INPUT DATA →

*** Block opens ***

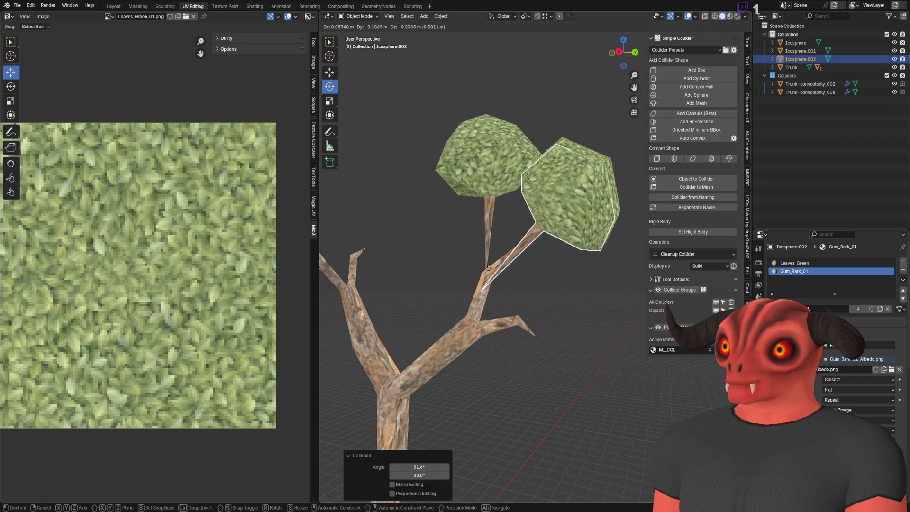
{"action": "left_click", "coordinate": [492, 268]}
{"action": "key", "text": "ctrl+z"}
{"action": "key", "text": "ctrl+z"}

*** Block closes ***

TASK PROMPT →
Line by line, write out the data above exactly, without the pictures.

WRITTEN REPLY →
{"action": "left_click", "coordinate": [492, 268]}
{"action": "key", "text": "ctrl+z"}
{"action": "key", "text": "ctrl+z"}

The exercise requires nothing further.